The main point of why such forecasts do not work is related to the fact that little thought goes into how it will be pulled off. Unlike a new product or technological development, raw growth is the hardest to deliver unless the market wants it. Somehow, founders and entrepreneurs get something in their minds that they are in control of the marketplace. In reality, the success stories of garage-to-IPO tech companies occurred on the backs of a market that was wildly demanding the product being sold. If what a company is selling is not naturally flying off the shelves, creating a linear “we’re going to grow” forecast is a waste of time.

Very well the largest issue of such growth fantasies has to do with the mental and emotional distraction going on in the chief executive’s mind. Why would a leader of a company be compelled to make such inane forecasts and, much worse, put any faith in them? Behavior of this sort, absent a viable plan to execute it, is indicative of a host of leadership issues.

The first problem is that the leader prefers to operate in the future and in fantasy rather than the present. In my consulting practice, I have seen many instances where the problems of the present were so grievous that fantasies of growth were used as a coping mechanism. The second problem is that the leader is unable to deal with the present. Operations management and true revenue growth is a challenge requiring dedication, hard work, and expertise. For a CEO that prefers to avoid thinking about those vital building blocks, the indication is that he or she is an ineffective leader.
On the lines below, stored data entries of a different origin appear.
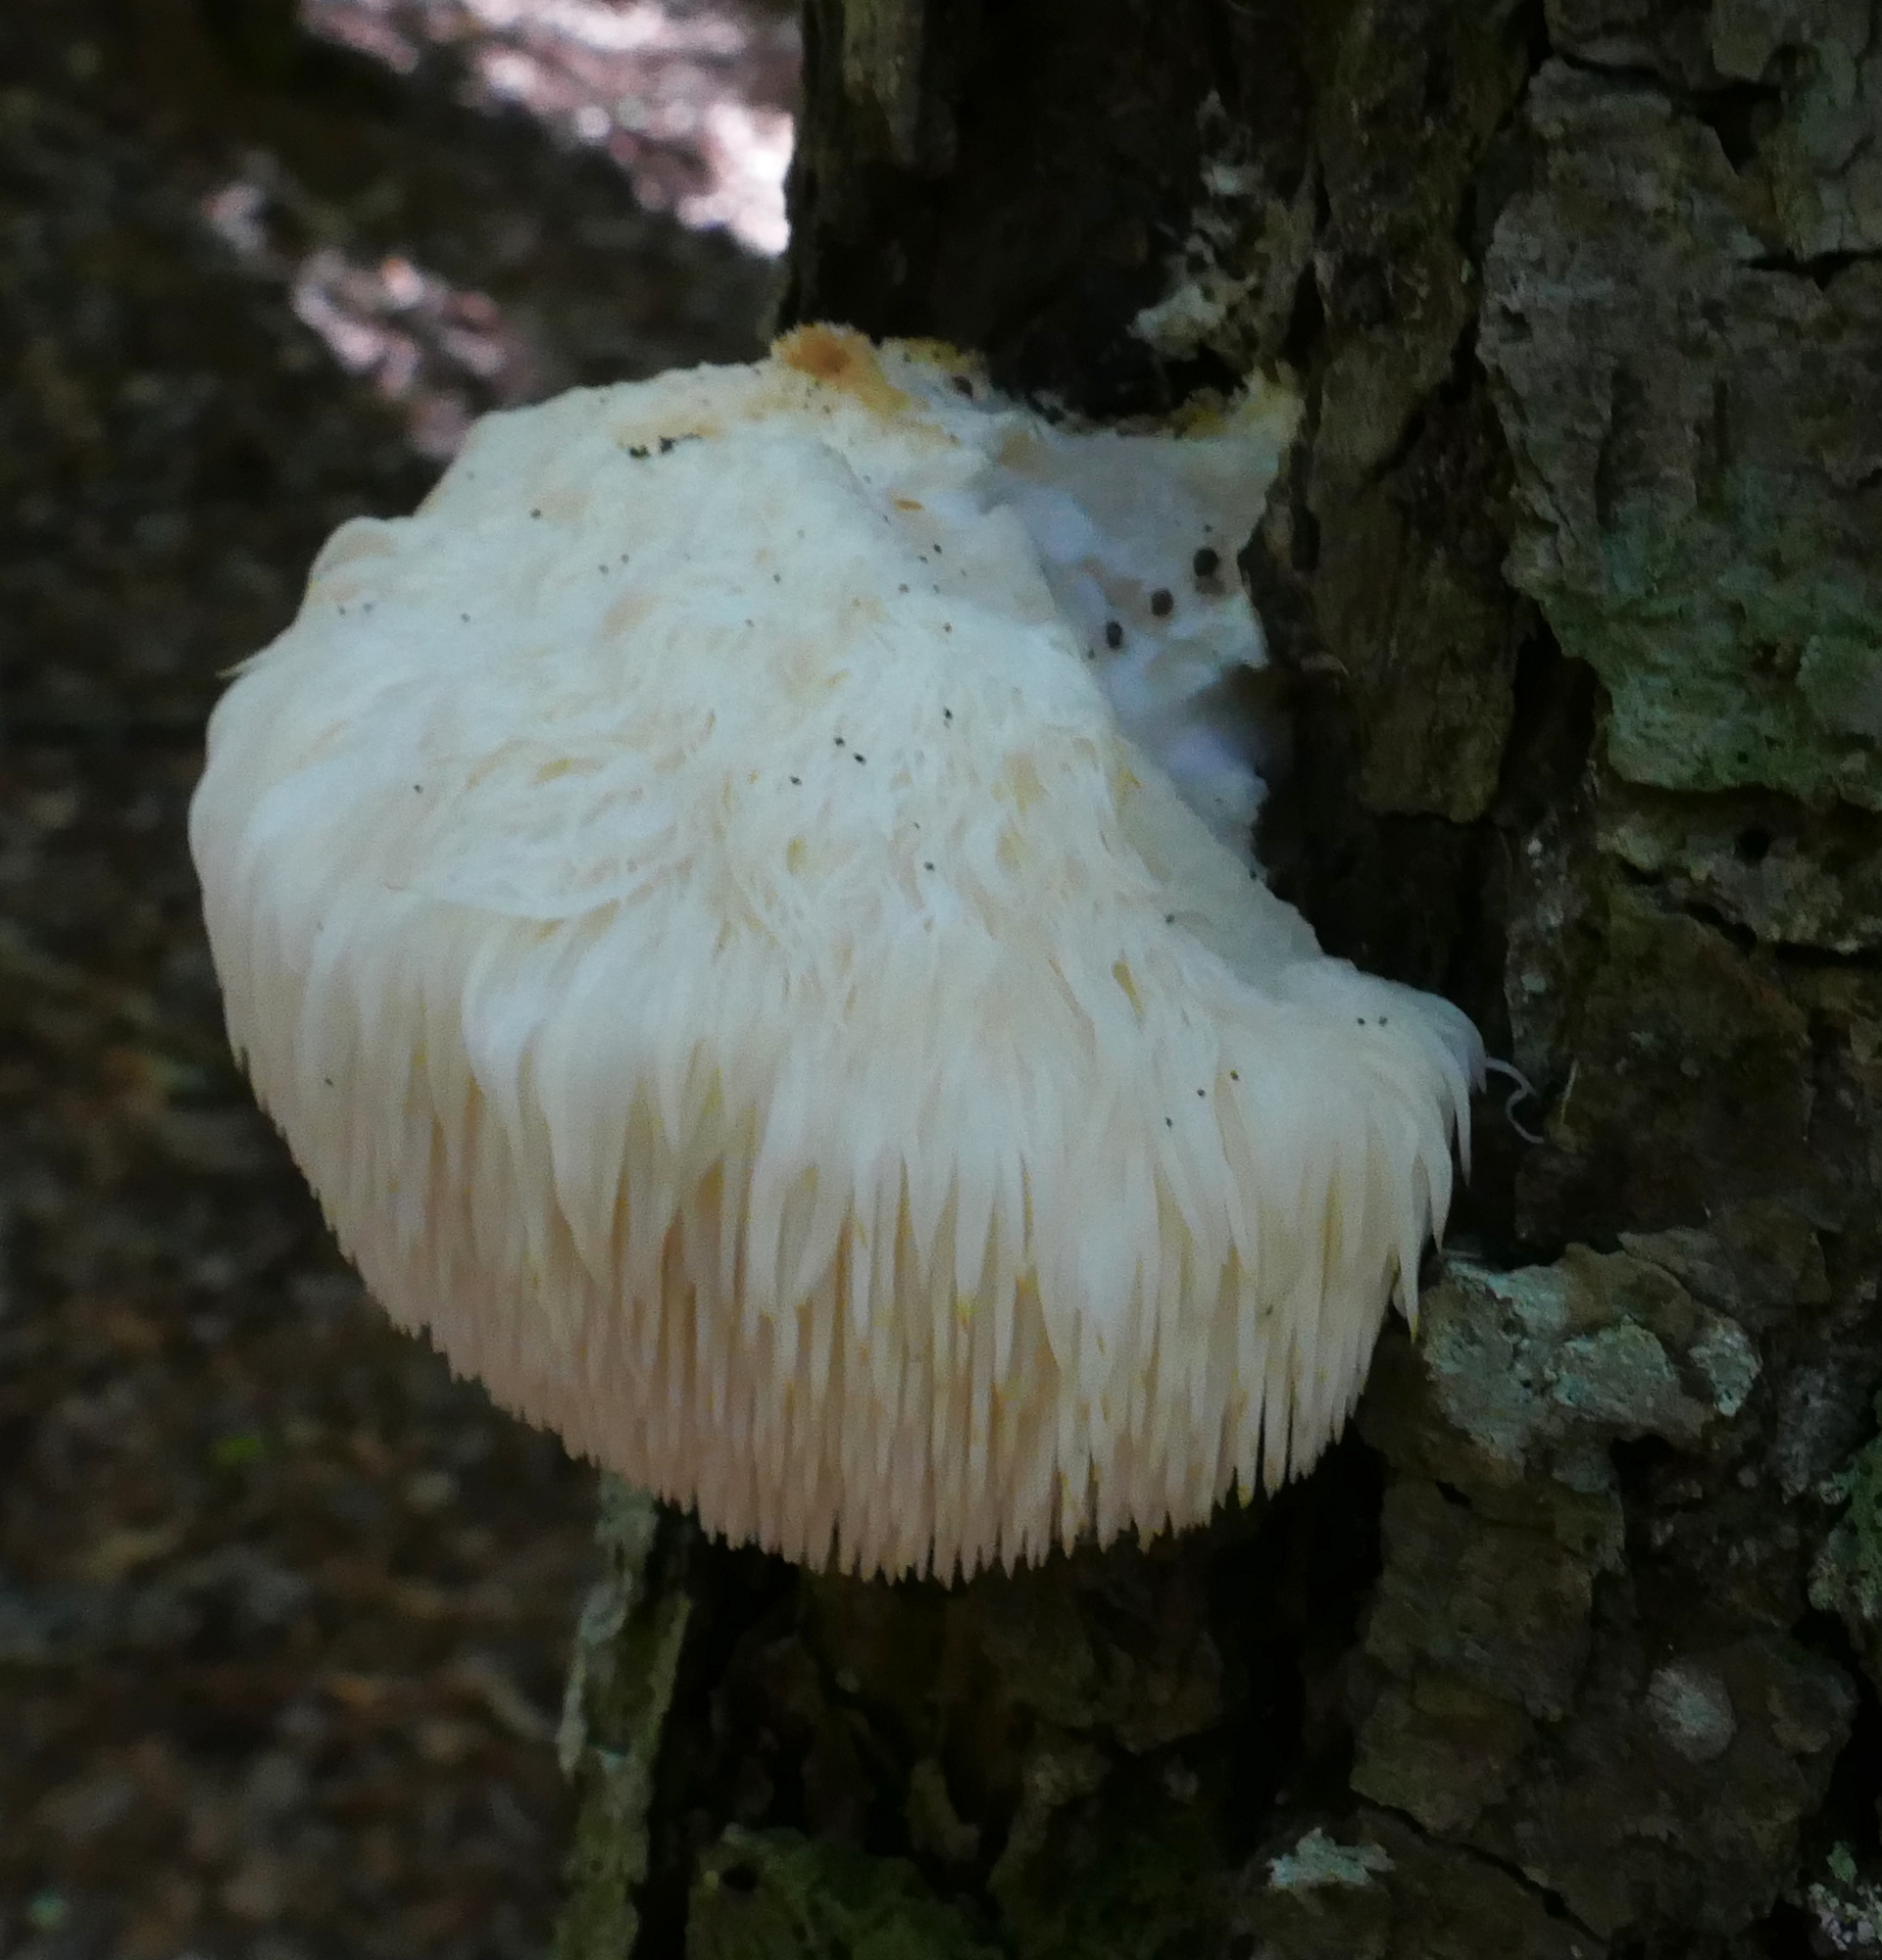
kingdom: Fungi
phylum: Basidiomycota
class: Agaricomycetes
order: Russulales
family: Hericiaceae
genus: Hericium
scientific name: Hericium erinaceus
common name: Bearded tooth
A matter of thoughtful concern is why so many business owners will exert so much effort to underachieve at an unattainable goal. IPOs and selling out for 9 figure sale prices are extremely rare – even more so without significant infusions of capital or debt. In other words, a founder rarely gets to keep all of such an exit anyway. So why do so many work so hard at something they probably will never attain?

I see a common behavior trend among these types. There is an almost mystical figure in their mind of a high-society businessperson making deals, jet setting, and placing capital on an ongoing basis. In the mystical fantasy, there is a life of ease, luxury, and power playing – and it appeals to something inside people of this sort that such a life is enviable and worth sacrificing decades to attempt to achieve.

What is ignored in these fantasies is a healthy dose of reality. The amount of “power players” in this role is very few. They are somewhat interdependent as rarely is a deal done with one person, in cash. Banks and investors are routinely involved. All the more so, why does a person have to stake their self-esteem on such a goal? Self-esteem is generated internally and is not dependent on external validation by others. Letting others dictate our self-esteem is akin to emotional enslavement and is unnatural. Founders and entrepreneurs that feed on this kind of negative validation undermine the success they already have and lead themselves down the all too common path of personal boom and bust financial cycles yearning for the unattainable. We would all do well to avoid such thinking.